For GPU profiling with SGLang on Linux, install the CUPTI extra matching your CUDA version: pip install graphsignal[cu12] (CUDA 12.x) or pip install graphsignal[cu13] (CUDA 13.x).
Graphsignal automatically instruments and profiles SGLang.
What is captured
- Profiling: SGLang millisecond-level operations.
- Tracing: SGLang OTEL spans.
- Metrics: SGLang Prometheus metrics.
Integration into a Python application that runs SGLang
Call graphsignal.configure(...) in your app and run SGLang normally.
import graphsignal
graphsignal.configure(api_key='my-api-key')

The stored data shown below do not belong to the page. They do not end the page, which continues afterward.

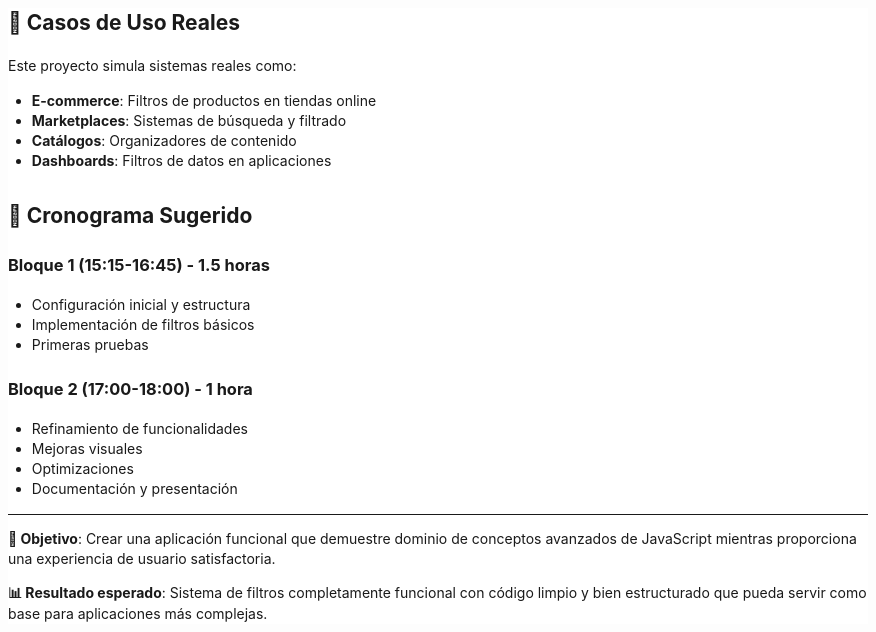 ## 🎯 Casos de Uso Reales

Este proyecto simula sistemas reales como:

- **E-commerce**: Filtros de productos en tiendas online
- **Marketplaces**: Sistemas de búsqueda y filtrado
- **Catálogos**: Organizadores de contenido
- **Dashboards**: Filtros de datos en aplicaciones

## 📅 Cronograma Sugerido

### Bloque 1 (15:15-16:45) - 1.5 horas

- Configuración inicial y estructura
- Implementación de filtros básicos
- Primeras pruebas

### Bloque 2 (17:00-18:00) - 1 hora

- Refinamiento de funcionalidades
- Mejoras visuales
- Optimizaciones
- Documentación y presentación

---

**🎯 Objetivo**: Crear una aplicación funcional que demuestre dominio de conceptos avanzados de JavaScript mientras proporciona una experiencia de usuario satisfactoria.

**📊 Resultado esperado**: Sistema de filtros completamente funcional con código limpio y bien estructurado que pueda servir como base para aplicaciones más complejas.
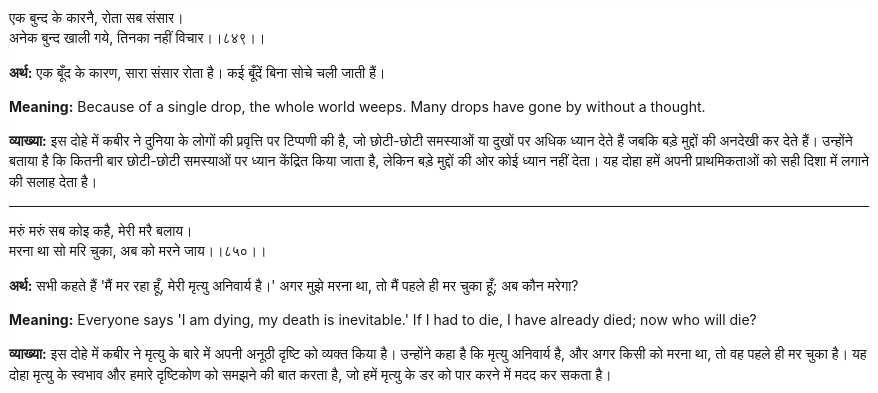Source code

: 
एक बुन्‍द के कारनै, रोता सब संसार।\
अनेक बुन्‍द खाली गये, तिनका नहीं विचार।।८४९।।

**अर्थ:** एक बूँद के कारण, सारा संसार रोता है। कई बूँदें बिना सोचे चली जाती हैं।

**Meaning:** Because of a single drop, the whole world weeps. Many drops have gone by without a thought.

**व्याख्या:** इस दोहे में कबीर ने दुनिया के लोगों की प्रवृत्ति पर टिप्पणी की है, जो छोटी-छोटी समस्याओं या दुखों पर अधिक ध्यान देते हैं जबकि बड़े मुद्दों की अनदेखी कर देते हैं। उन्होंने बताया है कि कितनी बार छोटी-छोटी समस्याओं पर ध्यान केंद्रित किया जाता है, लेकिन बड़े मुद्दों की ओर कोई ध्यान नहीं देता। यह दोहा हमें अपनी प्राथमिकताओं को सही दिशा में लगाने की सलाह देता है।

---

मरुं मरुं सब कोइ कहै, मेरी मरै बलाय।\
मरना था सो मरि चुका, अब को मरने जाय।।८५०।।

**अर्थ:** सभी कहते हैं 'मैं मर रहा हूँ, मेरी मृत्यु अनिवार्य है।' अगर मुझे मरना था, तो मैं पहले ही मर चुका हूँ; अब कौन मरेगा?

**Meaning:** Everyone says 'I am dying, my death is inevitable.' If I had to die, I have already died; now who will die?

**व्याख्या:** इस दोहे में कबीर ने मृत्यु के बारे में अपनी अनूठी दृष्टि को व्यक्त किया है। उन्होंने कहा है कि मृत्यु अनिवार्य है, और अगर किसी को मरना था, तो वह पहले ही मर चुका है। यह दोहा मृत्यु के स्वभाव और हमारे दृष्टिकोण को समझने की बात करता है, जो हमें मृत्यु के डर को पार करने में मदद कर सकता है।
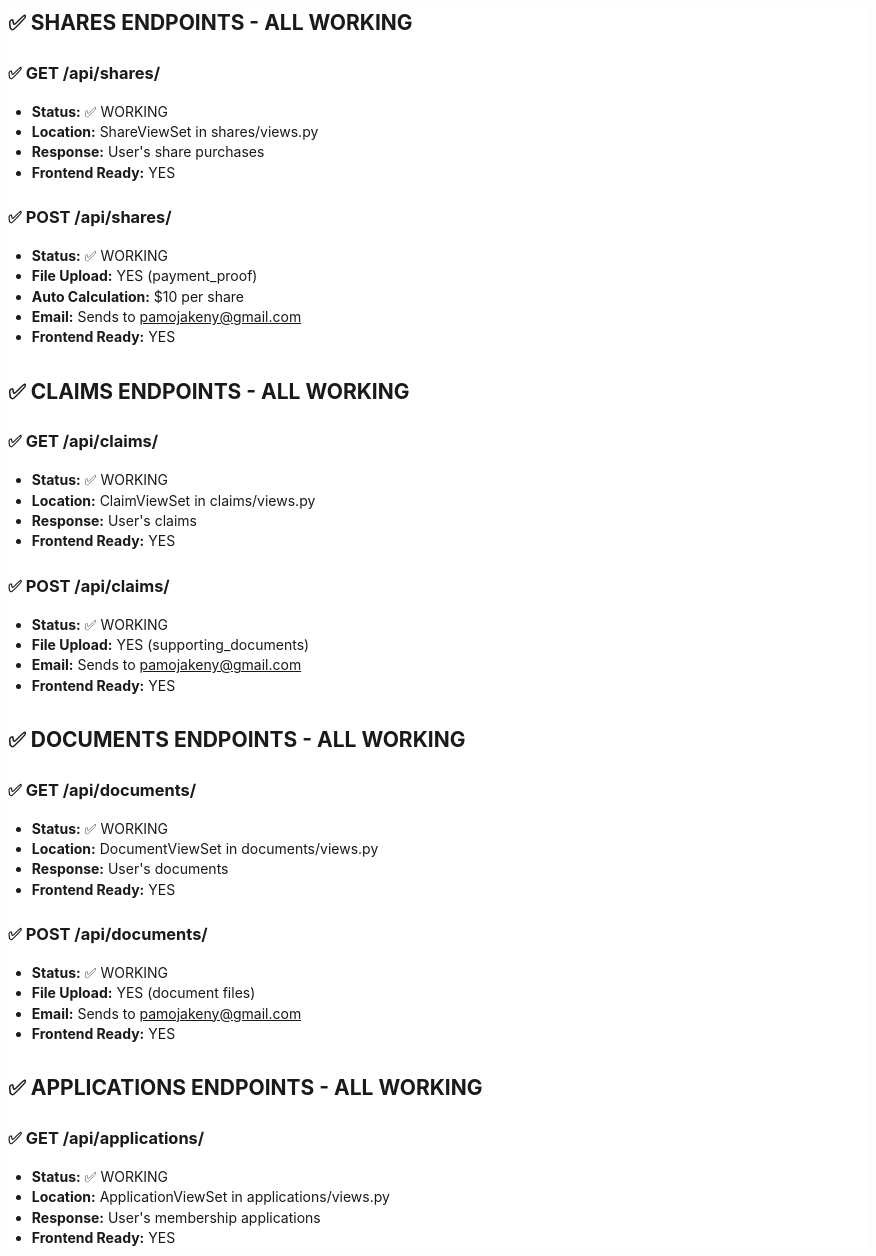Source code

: ## ✅ SHARES ENDPOINTS - ALL WORKING

### ✅ GET /api/shares/
- **Status:** ✅ WORKING
- **Location:** ShareViewSet in shares/views.py
- **Response:** User's share purchases
- **Frontend Ready:** YES

### ✅ POST /api/shares/
- **Status:** ✅ WORKING
- **File Upload:** YES (payment_proof)
- **Auto Calculation:** $10 per share
- **Email:** Sends to pamojakeny@gmail.com
- **Frontend Ready:** YES

## ✅ CLAIMS ENDPOINTS - ALL WORKING

### ✅ GET /api/claims/
- **Status:** ✅ WORKING
- **Location:** ClaimViewSet in claims/views.py
- **Response:** User's claims
- **Frontend Ready:** YES

### ✅ POST /api/claims/
- **Status:** ✅ WORKING
- **File Upload:** YES (supporting_documents)
- **Email:** Sends to pamojakeny@gmail.com
- **Frontend Ready:** YES

## ✅ DOCUMENTS ENDPOINTS - ALL WORKING

### ✅ GET /api/documents/
- **Status:** ✅ WORKING
- **Location:** DocumentViewSet in documents/views.py
- **Response:** User's documents
- **Frontend Ready:** YES

### ✅ POST /api/documents/
- **Status:** ✅ WORKING
- **File Upload:** YES (document files)
- **Email:** Sends to pamojakeny@gmail.com
- **Frontend Ready:** YES

## ✅ APPLICATIONS ENDPOINTS - ALL WORKING

### ✅ GET /api/applications/
- **Status:** ✅ WORKING
- **Location:** ApplicationViewSet in applications/views.py
- **Response:** User's membership applications
- **Frontend Ready:** YES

# or pass the API key via the GRAPHSIGNAL_API_KEY environment variable
Run SGLang server with Graphsignal runner
Set your API key, then start sglang serve via graphsignal-run:
export GRAPHSIGNAL_API_KEY="..."
graphsignal-run sglang serve \
--model-path Qwen/Qwen1.5-7B-Chat \
--port 8000
Add Graphsignal to an SGLang Docker image
If your image does not include Graphsignal (or CUPTI), install Graphsignal at container startup and run SGLang through graphsignal-run.
docker run --gpus all \
-p 8000:8000 \
--ipc=host \
-e GRAPHSIGNAL_API_KEY=YOUR_API_KEY \
-v ~/.cache/huggingface:/root/.cache/huggingface \
--entrypoint bash \
your-sglang-image:latest \
-lc 'pip install --no-cache-dir graphsignal[cu12] \
&& exec graphsignal-run sglang serve \
--model-path Qwen/Qwen2.5-1.5B-Instruct \
--port 8000'